Menurutnya, penggunaan panel surya sebagai pengganti sambungan listrik dari PLN dipandang memberikan kontribusi baik bagi biaya yang dikeluarkan.
”Setidaknya mampu menghemat biaya pengeluaran dari sektor kelistrikan. Kita juga ada homestay yang itu tentu saja kebutuhan listriknya cukup besar,” jelas Suharyanto.
Salah satu pembeli di warung Kopi Lemah Abang, Ali mengaku cukup kaget karena warung tersebut tidak memakai aliran listrik dari PLN.
Ali yang merupakan mahasiswa asal Madura itu tidak menyangka, di sebuah daerah cukup jauh dari perkotaan ternyata punya kepedulian menggunakan EBT.

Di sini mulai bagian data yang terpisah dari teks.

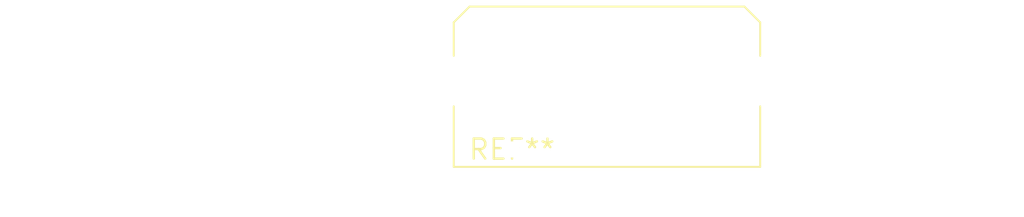
<source format=kicad_pcb>
(kicad_pcb (version 20240108) (generator pcbnew)

  (general
    (thickness 1.6)
  )

  (paper "A4")
  (layers
    (0 "F.Cu" signal)
    (31 "B.Cu" signal)
    (32 "B.Adhes" user "B.Adhesive")
    (33 "F.Adhes" user "F.Adhesive")
    (34 "B.Paste" user)
    (35 "F.Paste" user)
    (36 "B.SilkS" user "B.Silkscreen")
    (37 "F.SilkS" user "F.Silkscreen")
    (38 "B.Mask" user)
    (39 "F.Mask" user)
    (40 "Dwgs.User" user "User.Drawings")
    (41 "Cmts.User" user "User.Comments")
    (42 "Eco1.User" user "User.Eco1")
    (43 "Eco2.User" user "User.Eco2")
    (44 "Edge.Cuts" user)
    (45 "Margin" user)
    (46 "B.CrtYd" user "B.Courtyard")
    (47 "F.CrtYd" user "F.Courtyard")
    (48 "B.Fab" user)
    (49 "F.Fab" user)
    (50 "User.1" user)
    (51 "User.2" user)
    (52 "User.3" user)
    (53 "User.4" user)
    (54 "User.5" user)
    (55 "User.6" user)
    (56 "User.7" user)
    (57 "User.8" user)
    (58 "User.9" user)
  )

  (setup
    (pad_to_mask_clearance 0)
    (pcbplotparams
      (layerselection 0x00010fc_ffffffff)
      (plot_on_all_layers_selection 0x0000000_00000000)
      (disableapertmacros false)
      (usegerberextensions false)
      (usegerberattributes false)
      (usegerberadvancedattributes false)
      (creategerberjobfile false)
      (dashed_line_dash_ratio 12.000000)
      (dashed_line_gap_ratio 3.000000)
      (svgprecision 4)
      (plotframeref false)
      (viasonmask false)
      (mode 1)
      (useauxorigin false)
      (hpglpennumber 1)
      (hpglpenspeed 20)
      (hpglpendiameter 15.000000)
      (dxfpolygonmode false)
      (dxfimperialunits false)
      (dxfusepcbnewfont false)
      (psnegative false)
      (psa4output false)
      (plotreference false)
      (plotvalue false)
      (plotinvisibletext false)
      (sketchpadsonfab false)
      (subtractmaskfromsilk false)
      (outputformat 1)
      (mirror false)
      (drillshape 1)
      (scaleselection 1)
      (outputdirectory "")
    )
  )

  (net 0 "")

  (footprint "Molex_Micro-Fit_3.0_43045-1021_2x05-1MP_P3.00mm_Horizontal" (layer "F.Cu") (at 0 0))

)

</source>
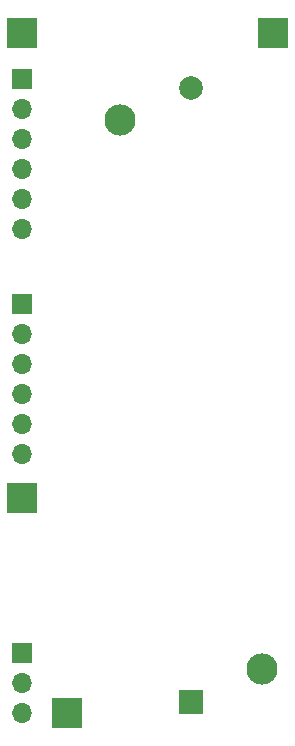
<source format=gbr>
%TF.GenerationSoftware,KiCad,Pcbnew,6.0.11-2627ca5db0~126~ubuntu22.04.1*%
%TF.CreationDate,2024-01-13T12:35:49+01:00*%
%TF.ProjectId,HB_TH_Sensor_SHT45_AllInOne_FUEL4EP,48425f54-485f-4536-956e-736f725f5348,1.2*%
%TF.SameCoordinates,Original*%
%TF.FileFunction,Soldermask,Bot*%
%TF.FilePolarity,Negative*%
%FSLAX46Y46*%
G04 Gerber Fmt 4.6, Leading zero omitted, Abs format (unit mm)*
G04 Created by KiCad (PCBNEW 6.0.11-2627ca5db0~126~ubuntu22.04.1) date 2024-01-13 12:35:49*
%MOMM*%
%LPD*%
G01*
G04 APERTURE LIST*
%ADD10R,2.500000X2.500000*%
%ADD11C,2.640000*%
%ADD12R,2.000000X2.000000*%
%ADD13C,2.000000*%
%ADD14R,1.700000X1.700000*%
%ADD15O,1.700000X1.700000*%
G04 APERTURE END LIST*
D10*
%TO.C,H4*%
X1778000Y20447000D03*
%TD*%
%TO.C,H3*%
X5588000Y2175000D03*
%TD*%
%TO.C,H1*%
X23079000Y59817000D03*
%TD*%
%TO.C,H2*%
X1778000Y59817000D03*
%TD*%
D11*
%TO.C,BT1*%
X22124000Y5925000D03*
X10134000Y52405000D03*
D12*
X16129000Y3175000D03*
D13*
X16129000Y55165000D03*
%TD*%
D14*
%TO.C,J1*%
X1828000Y7275000D03*
D15*
X1828000Y4735000D03*
X1828000Y2195000D03*
%TD*%
D14*
%TO.C,J3*%
X1828000Y55880000D03*
D15*
X1828000Y53340000D03*
X1828000Y50800000D03*
X1828000Y48260000D03*
X1828000Y45720000D03*
X1828000Y43180000D03*
%TD*%
D14*
%TO.C,J2*%
X1828000Y36830000D03*
D15*
X1828000Y34290000D03*
X1828000Y31750000D03*
X1828000Y29210000D03*
X1828000Y26670000D03*
X1828000Y24130000D03*
%TD*%
M02*

</source>
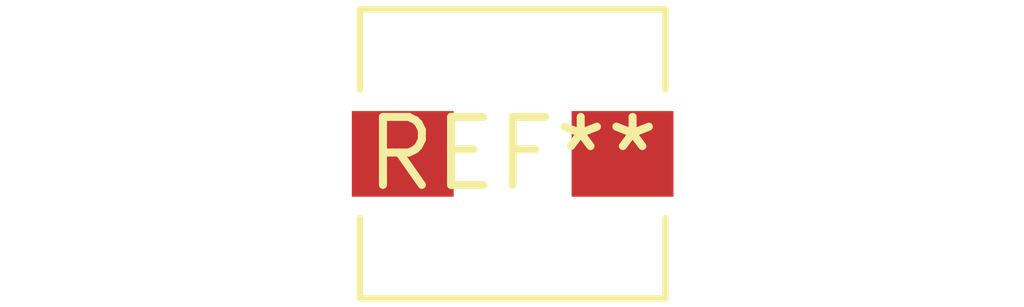
<source format=kicad_pcb>
(kicad_pcb (version 20240108) (generator pcbnew)

  (general
    (thickness 1.6)
  )

  (paper "A4")
  (layers
    (0 "F.Cu" signal)
    (31 "B.Cu" signal)
    (32 "B.Adhes" user "B.Adhesive")
    (33 "F.Adhes" user "F.Adhesive")
    (34 "B.Paste" user)
    (35 "F.Paste" user)
    (36 "B.SilkS" user "B.Silkscreen")
    (37 "F.SilkS" user "F.Silkscreen")
    (38 "B.Mask" user)
    (39 "F.Mask" user)
    (40 "Dwgs.User" user "User.Drawings")
    (41 "Cmts.User" user "User.Comments")
    (42 "Eco1.User" user "User.Eco1")
    (43 "Eco2.User" user "User.Eco2")
    (44 "Edge.Cuts" user)
    (45 "Margin" user)
    (46 "B.CrtYd" user "B.Courtyard")
    (47 "F.CrtYd" user "F.Courtyard")
    (48 "B.Fab" user)
    (49 "F.Fab" user)
    (50 "User.1" user)
    (51 "User.2" user)
    (52 "User.3" user)
    (53 "User.4" user)
    (54 "User.5" user)
    (55 "User.6" user)
    (56 "User.7" user)
    (57 "User.8" user)
    (58 "User.9" user)
  )

  (setup
    (pad_to_mask_clearance 0)
    (pcbplotparams
      (layerselection 0x00010fc_ffffffff)
      (plot_on_all_layers_selection 0x0000000_00000000)
      (disableapertmacros false)
      (usegerberextensions false)
      (usegerberattributes false)
      (usegerberadvancedattributes false)
      (creategerberjobfile false)
      (dashed_line_dash_ratio 12.000000)
      (dashed_line_gap_ratio 3.000000)
      (svgprecision 4)
      (plotframeref false)
      (viasonmask false)
      (mode 1)
      (useauxorigin false)
      (hpglpennumber 1)
      (hpglpenspeed 20)
      (hpglpendiameter 15.000000)
      (dxfpolygonmode false)
      (dxfimperialunits false)
      (dxfusepcbnewfont false)
      (psnegative false)
      (psa4output false)
      (plotreference false)
      (plotvalue false)
      (plotinvisibletext false)
      (sketchpadsonfab false)
      (subtractmaskfromsilk false)
      (outputformat 1)
      (mirror false)
      (drillshape 1)
      (scaleselection 1)
      (outputdirectory "")
    )
  )

  (net 0 "")

  (footprint "L_Wuerth_HCI-5040" (layer "F.Cu") (at 0 0))

)

</source>
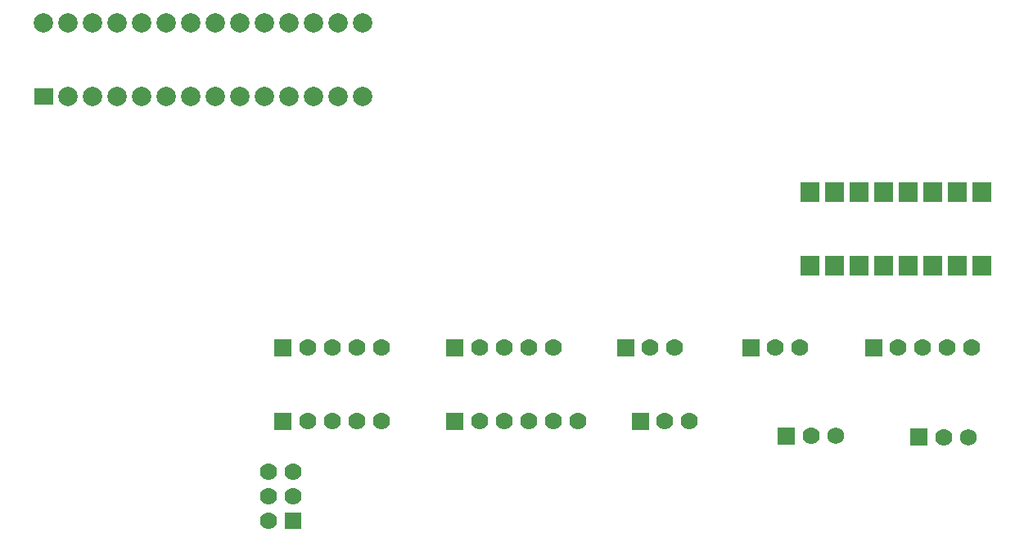
<source format=gbs>
G04 Layer: BottomSolderMaskLayer*
G04 EasyEDA v6.3.53, 2020-07-07T17:09:39+02:00*
G04 a5cadded52d348ca89a3f83f906f7d41,10*
G04 Gerber Generator version 0.2*
G04 Scale: 100 percent, Rotated: No, Reflected: No *
G04 Dimensions in millimeters *
G04 leading zeros omitted , absolute positions ,3 integer and 3 decimal *
%FSLAX33Y33*%
%MOMM*%
G90*
G71D02*

%ADD68C,2.003196*%
%ADD74C,1.778000*%
%ADD75R,1.778000X1.778000*%
%ADD84C,1.727200*%

%LPD*%
G54D68*
G01X9652Y57785D03*
G01X12192Y57785D03*
G01X14732Y57785D03*
G01X17272Y57785D03*
G01X19812Y57785D03*
G01X22352Y57785D03*
G01X24892Y57785D03*
G01X27432Y57785D03*
G01X29972Y57785D03*
G01X32512Y57785D03*
G01X35052Y57785D03*
G01X37592Y57785D03*
G01X40132Y57785D03*
G01X42672Y57785D03*
G01X42672Y50165D03*
G01X40132Y50165D03*
G01X37592Y50165D03*
G01X35052Y50165D03*
G01X32512Y50165D03*
G01X29972Y50165D03*
G01X27432Y50165D03*
G01X24892Y50165D03*
G01X22352Y50165D03*
G01X19812Y50165D03*
G01X14732Y50165D03*
G01X17272Y50165D03*
G01X12192Y50165D03*
G36*
G01X8651Y49301D02*
G01X8651Y51028D01*
G01X10652Y51028D01*
G01X10652Y49301D01*
G01X8651Y49301D01*
G37*
G54D74*
G01X32893Y11303D03*
G01X35433Y11303D03*
G01X32893Y8763D03*
G01X35433Y8763D03*
G01X32893Y6223D03*
G54D75*
G01X35433Y6223D03*
G54D74*
G01X64897Y16510D03*
G01X62357Y16510D03*
G01X59817Y16510D03*
G01X57277Y16510D03*
G01X54737Y16510D03*
G36*
G01X51308Y15621D02*
G01X51308Y17399D01*
G01X53086Y17399D01*
G01X53086Y15621D01*
G01X51308Y15621D01*
G37*
G36*
G01X87899Y31638D02*
G01X87899Y33639D01*
G01X89900Y33639D01*
G01X89900Y31638D01*
G01X87899Y31638D01*
G37*
G36*
G01X90439Y31638D02*
G01X90439Y33639D01*
G01X92440Y33639D01*
G01X92440Y31638D01*
G01X90439Y31638D01*
G37*
G36*
G01X98059Y31638D02*
G01X98059Y33639D01*
G01X100060Y33639D01*
G01X100060Y31638D01*
G01X98059Y31638D01*
G37*
G36*
G01X100599Y31638D02*
G01X100599Y33639D01*
G01X102600Y33639D01*
G01X102600Y31638D01*
G01X100599Y31638D01*
G37*
G36*
G01X92979Y31638D02*
G01X92979Y33639D01*
G01X94980Y33639D01*
G01X94980Y31638D01*
G01X92979Y31638D01*
G37*
G36*
G01X95519Y31638D02*
G01X95519Y33639D01*
G01X97520Y33639D01*
G01X97520Y31638D01*
G01X95519Y31638D01*
G37*
G36*
G01X103139Y31638D02*
G01X103139Y33639D01*
G01X105140Y33639D01*
G01X105140Y31638D01*
G01X103139Y31638D01*
G37*
G36*
G01X105679Y31638D02*
G01X105679Y33639D01*
G01X107680Y33639D01*
G01X107680Y31638D01*
G01X105679Y31638D01*
G37*
G36*
G01X105679Y39258D02*
G01X105679Y41259D01*
G01X107680Y41259D01*
G01X107680Y39258D01*
G01X105679Y39258D01*
G37*
G36*
G01X103139Y39258D02*
G01X103139Y41259D01*
G01X105140Y41259D01*
G01X105140Y39258D01*
G01X103139Y39258D01*
G37*
G36*
G01X100599Y39258D02*
G01X100599Y41259D01*
G01X102600Y41259D01*
G01X102600Y39258D01*
G01X100599Y39258D01*
G37*
G36*
G01X98059Y39258D02*
G01X98059Y41259D01*
G01X100060Y41259D01*
G01X100060Y39258D01*
G01X98059Y39258D01*
G37*
G36*
G01X95519Y39258D02*
G01X95519Y41259D01*
G01X97520Y41259D01*
G01X97520Y39258D01*
G01X95519Y39258D01*
G37*
G36*
G01X92979Y39258D02*
G01X92979Y41259D01*
G01X94980Y41259D01*
G01X94980Y39258D01*
G01X92979Y39258D01*
G37*
G36*
G01X90439Y39258D02*
G01X90439Y41259D01*
G01X92440Y41259D01*
G01X92440Y39258D01*
G01X90439Y39258D01*
G37*
G36*
G01X87899Y39258D02*
G01X87899Y41259D01*
G01X89900Y41259D01*
G01X89900Y39258D01*
G01X87899Y39258D01*
G37*
G01X87884Y24130D03*
G01X85344Y24130D03*
G36*
G01X81915Y23241D02*
G01X81915Y25019D01*
G01X83693Y25019D01*
G01X83693Y23241D01*
G01X81915Y23241D01*
G37*
G01X74930Y24130D03*
G01X72390Y24130D03*
G36*
G01X68961Y23241D02*
G01X68961Y25019D01*
G01X70739Y25019D01*
G01X70739Y23241D01*
G01X68961Y23241D01*
G37*
G01X76454Y16510D03*
G01X73914Y16510D03*
G36*
G01X70485Y15621D02*
G01X70485Y17399D01*
G01X72263Y17399D01*
G01X72263Y15621D01*
G01X70485Y15621D01*
G37*
G01X105664Y24130D03*
G01X103124Y24130D03*
G01X100584Y24130D03*
G01X98044Y24130D03*
G36*
G01X94615Y23241D02*
G01X94615Y25019D01*
G01X96393Y25019D01*
G01X96393Y23241D01*
G01X94615Y23241D01*
G37*
G01X62357Y24130D03*
G01X59817Y24130D03*
G01X57277Y24130D03*
G01X54737Y24130D03*
G36*
G01X51308Y23241D02*
G01X51308Y25019D01*
G01X53086Y25019D01*
G01X53086Y23241D01*
G01X51308Y23241D01*
G37*
G01X44577Y16510D03*
G01X42037Y16510D03*
G01X39497Y16510D03*
G01X36957Y16510D03*
G36*
G01X33528Y15621D02*
G01X33528Y17399D01*
G01X35306Y17399D01*
G01X35306Y15621D01*
G01X33528Y15621D01*
G37*
G01X44577Y24130D03*
G01X42037Y24130D03*
G01X39497Y24130D03*
G01X36957Y24130D03*
G36*
G01X33528Y23241D02*
G01X33528Y25019D01*
G01X35306Y25019D01*
G01X35306Y23241D01*
G01X33528Y23241D01*
G37*
G36*
G01X99314Y13970D02*
G01X99314Y15748D01*
G01X101092Y15748D01*
G01X101092Y13970D01*
G01X99314Y13970D01*
G37*
G01X102743Y14859D03*
G54D84*
G01X105283Y14859D03*
G36*
G01X85598Y14097D02*
G01X85598Y15875D01*
G01X87376Y15875D01*
G01X87376Y14097D01*
G01X85598Y14097D01*
G37*
G54D74*
G01X89027Y14986D03*
G54D84*
G01X91567Y14986D03*
M00*
M02*

</source>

”Makanya tadi saya sedikit bingung, kok di warung ini tidak ada alat elektronik seperti TV atau alat elektronik lainnya,” ujar Ali.
Diketahui, pemerintah gencar melakukan sosialisasi kepada masyarakat untuk tidak tergantung pada penggunaan energy fosil.
Tidak hanya di sektor bahan bakar minyak (BBM) saja, tapi juga aliran listrik yang disalurkan PLN.
Indonesia memiliki potensi EBT yang cukup besar di antaranya energy surya sebesar 4,80 kWh/m2/hari.
Pengembangan EBT mengacu pada Perpres Nomor 5 Tahun 2006 tentang Kebijakan Energi Nasional.
Perpres menyebutkan, kontribusi EBT dalam bauran energi primer nasional pada 2025 sebesar 17 persen, dengan komposisi bahan bakar nabati sebesar lima persen dan panas bumi sebesar lima persen serta surya dan angin sebesar lima persen. (Bud)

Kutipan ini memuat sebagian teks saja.